The unbearable lightness of Democratic politicians
Equally unfortunate is the unwillingness of our elected representatives to even consider single-payer among the options for US health care reform. Among the Democratic presidential candidates, only Dennis Kucinich has advocated single-payer from the start. The rest are all talking about something called "expanded coverage," which is just code for "let's invite the single most destructive element in the old system to play a key role in the new one."
That's a bit like expecting a shark to develop qualms of conscience, renounce killing and turn vegan, despite millions of years of evolution that dictate its natural role as a rapacious, heartless, omnivorous predator. Kind of like an average American for-profit corporation.
Any new system that subordinates health care to the for-profit model carries the seeds of its own destruction. If insanity is doing the same thing repeatedly and expecting different outcomes, then allowing these soulless gatekeepers to continue preying on the people of this country is truly insane. Such a system is virtually guaranteed to evolve into a new version of the same old deadly scam once the insurers stop glad-handing and get down to the serious business of making money. They may play nice at first, promising to mend their rapacious ways and act like humanitarians, but once they're inside the tent, they'll revert to form as certainly as that shark will continue to eat seals.
But that hasn't kept our alleged representatives in Congress and on the campaign trail – Kucinich the lone exception – from avoiding any mention whatsoever of the single-payer option. In 2003, Rep. John Conyers of Michigan introduced H. R. 676, dubbed the United States National Health Insurance Act, in an effort to remove private insurers from the US health care maze and install a national single-payer system in their place. The new system is essentially a well-funded version of Medicare, minus the age restriction.
It languished in committee for two years; Conyers then re-introduced H. R. 676 in 2005 and, according to information gleaned from Thomas.loc.gov, it has resumed its slow fall to the bottom of the House agenda. Like impeachment, single-payer remains "off the table," despite poll numbers that say more than 70 percent of Americans want an end to for-profit medicine and want to replace it with single-payer.

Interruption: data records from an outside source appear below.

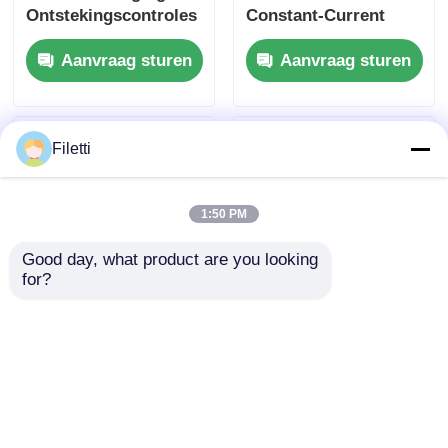
Ontstekingscontroles
Constant-Current
& Drivers 3.6A
LED Sink Driver
Aanvraag sturen
Aanvraag sturen
Borstel DC Motor
Driver W / Fout
Rapport
Filetti
1:50 PM
Good day, what product are you looking 
for?
DRV8305NPHPR
L293DD013TR Motor /
Motor / Motion /
Beweging /
Ignition Controllers &
Ontstekingscontroles
Drivers 45-V Max 3-
& Drivers 4-kanaals
Aanvraag sturen
Aanvraag sturen
fase Sma Rt Gate
push-pull
Driver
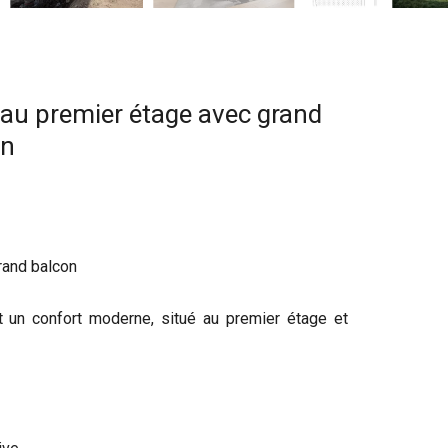
au premier étage avec grand
on
rand balcon
 un confort moderne, situé au premier étage et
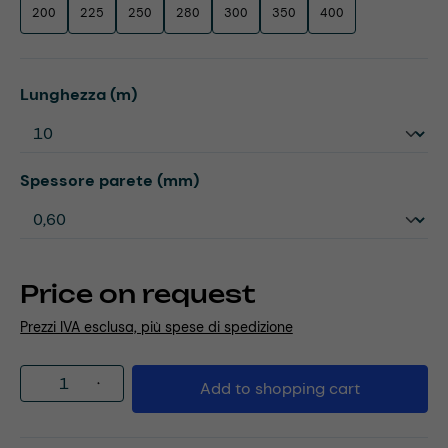
200
225
250
280
300
350
400
Select
Lunghezza (m)
Select
Spessore parete (mm)
Price on request
Prezzi IVA esclusa, più spese di spedizione
Product Quantity: Enter the desired amou
Add to shopping cart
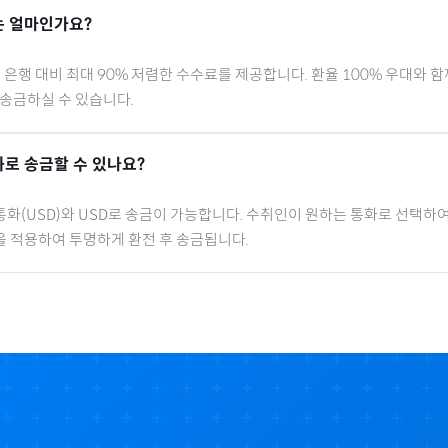
 얼마인가요?
행 대비 최대 90% 저렴한 수수료를 제공합니다. 환율 100% 우대와 
 송금하실 수 있습니다.
로 송금할 수 있나요?
통화(
USD
)와 USD로 송금이 가능합니다. 수취인이 원하는 통화로 선택하여
을 적용하여 투명하게 환전 후 송금됩니다.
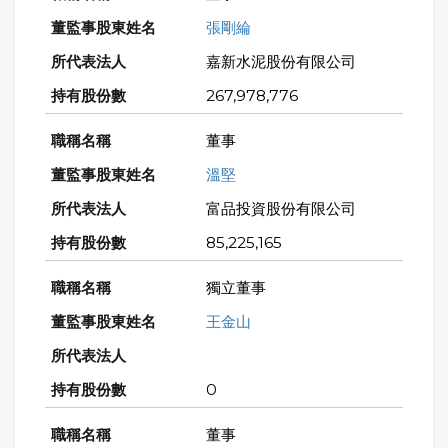
張剛綸
嘉新水泥股份有限公司
267,978,776
董事
溫堅
富品投資股份有限公司
85,225,165
獨立董事
王金山
0
董事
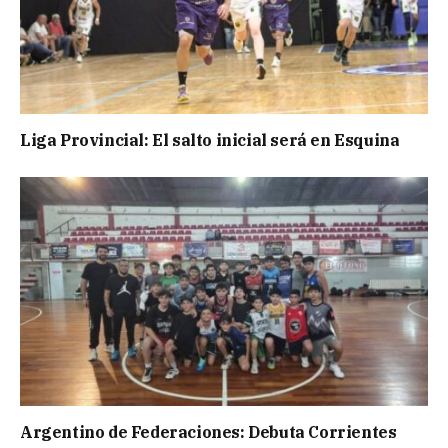
Liga Provincial: El salto inicial será en Esquina
Argentino de Federaciones: Debuta Corrientes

And why is it off the table? For one illustrative example (and unfortunately not the only one), let's take a look at Hillary Clinton's campaign contributors. The early leader for the Democratic nomination and among the favorites to become the next president is an insurance industry money magnet.
According to campaign finance figures submitted to the Federal Elections Commission and reported by Opensecrets.org, through the first nine months of 2007 she leads all presidential candidates, Democrats and Republicans, in money accepted from the insurance industry ($2.675M). She also leads the pack in money accepted from hospitals and nursing homes ($375K); from HMOs ($247K); from pharmaceutical companies ($274K); and from medical industry lobbyists ($570K).
As Bob Dole said way back in 1983, before he became the Senate's leading recipient of special interest money, "When these political action committees give money, they expect something in return other than good government." So that explains why true health care reform in a Clinton presidency is highly unlikely, and virtually guarantees that any Clinton-sponsored health care "reform" plan will bend over backwards to accommodate the needs of the for-profit medical insurance industry.